Но сквозь деланное негодованье острое любопытство, неудержимое, жадное, забористое.
— Да все может быть!.. Узко-еланские, они такие фартовые... Как раньше горбачей подстреливали, так вот и теперь...
— То горбачи, а то... Разница!
— А откуда полушубок? Откуда шапка новая? Рубаха нарядная?!
— Перстянки?.. Катанки ладные?!..
— Кыш вы, бабы! Будет вам, тараторки!
Под мужичьим окриком затихает бабья трескотня. Но ее не утушишь совсем. Вклинились мысли в бабьи головы. Не те ли, что тогда под шапками лохматыми и у мужиков шевелились? Тогда, когда провожали с угору этих мимоезжих.
Будут эти мысли давить и беспокоить в долгие снежно-лунные ночи, когда обложат морозы крепко сбитые кондовые избы; будут они подымать с податей и с голбчиков раньше петухов и гнать в серое предутрие на мороз, чтобы прислушаться, приглядеться — не идут ли по заречью люди прохожие, бездельные? Не несут ли на себе лопать обрядную, винтовки обстрелянные?..
Ничем не вытравишь этих мыслей.
Потому что в ясных, невозмутимых раздольях тайги мысли родятся медленно и потом не умирают, не уходят легко и бесследно.

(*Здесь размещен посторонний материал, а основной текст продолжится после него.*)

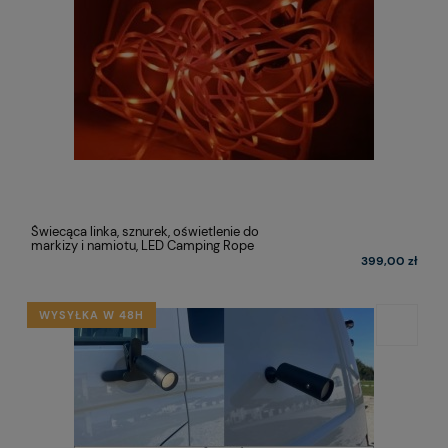
Świecąca linka, sznurek, oświetlenie do
markizy i namiotu, LED Camping Rope
399,00 zł
WYSYŁKA W 48H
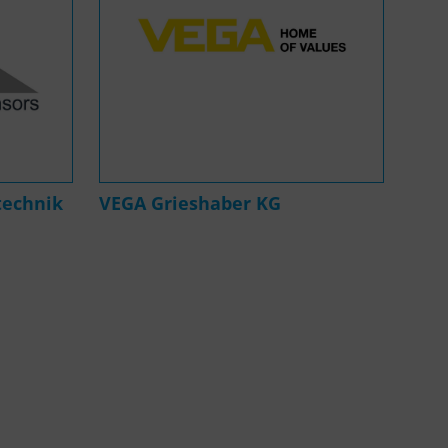
technik
VEGA Grieshaber KG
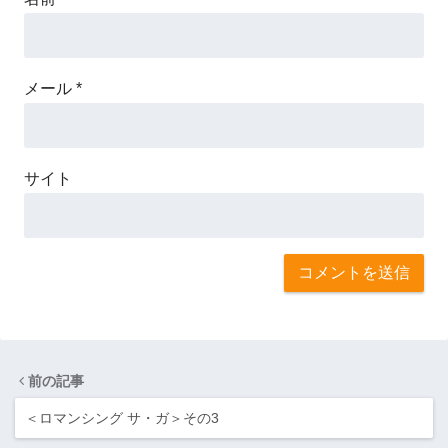
メール
*
サイト
前の記事
＜ロマンシング サ・ガ＞その3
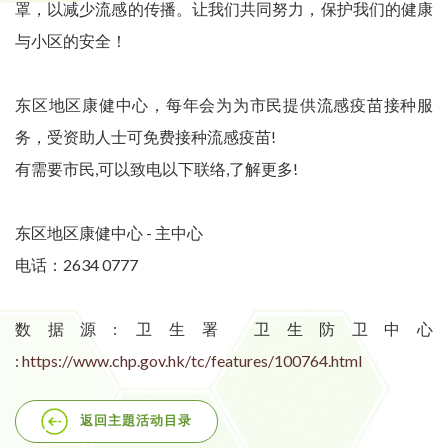
罩，以减少流感的传播。让我们共同努力，保护我们的健康
与小区的安全！
东区地区康健中心，每年会为为市民提供流感疫苗接种服
务，受资助人士可免费接种流感疫苗!
有需要市民,可以致电以下联络,了解更多!
东区地区康健中心 - 主中心
电话：2634 0777
数据源: 卫生署 卫生防卫中心
:
https://www.chp.gov.hk/tc/features/100764.html
返回主題活动目录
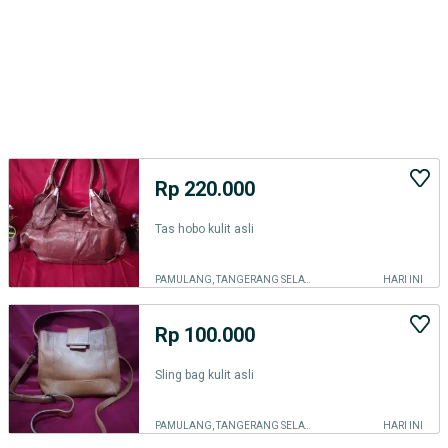
Rp 220.000
Tas hobo kulit asli
PAMULANG, TANGERANG SELATAN KOTA
HARI INI
Rp 100.000
Sling bag kulit asli
PAMULANG, TANGERANG SELATAN KOTA
HARI INI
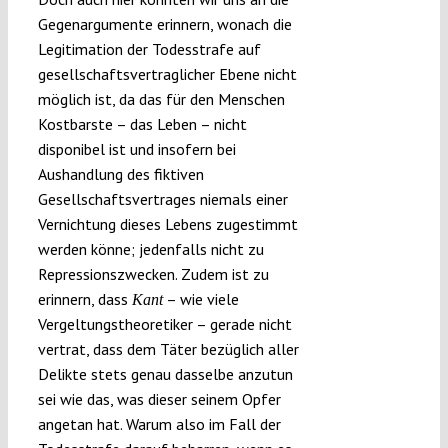
Gegenargumente erinnern, wonach die
Legitimation der Todesstrafe auf
gesellschaftsvertraglicher Ebene nicht
möglich ist, da das für den Menschen
Kostbarste – das Leben – nicht
disponibel ist und insofern bei
Aushandlung des fiktiven
Gesellschaftsvertrages niemals einer
Vernichtung dieses Lebens zugestimmt
werden könne; jedenfalls nicht zu
Repressionszwecken. Zudem ist zu
erinnern, dass
– wie viele
Kant
Vergeltungstheoretiker – gerade nicht
vertrat, dass dem Täter bezüglich aller
Delikte stets genau dasselbe anzutun
sei wie das, was dieser seinem Opfer
angetan hat. Warum also im Fall der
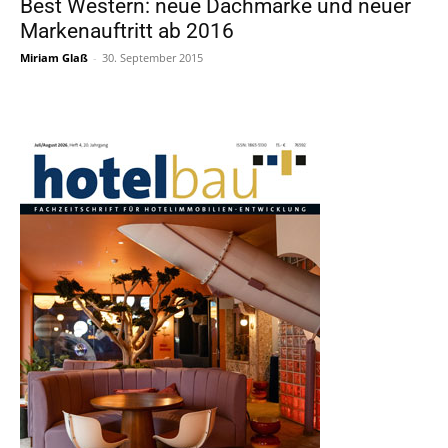
Best Western: neue Dachmarke und neuer
Markenauftritt ab 2016
Miriam Glaß
-
30. September 2015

Потому что в обманном спокойствии тайги появились ненужные, чужие, неведомыми путями бредущие люди.
Сначала их было двенадцать... Нет, их было больше. Сотни, быть может, тысячи их побрело по тайге. И казался им путь их ровным, безопасным и нетрудным. Но вошли они в сердце тайги — и вкусили ее горечь. Сначала их было много... А сколько осталось?..
Дыдырца-тунгус, рыская по тайге, подсчитал бы, да стоит ли?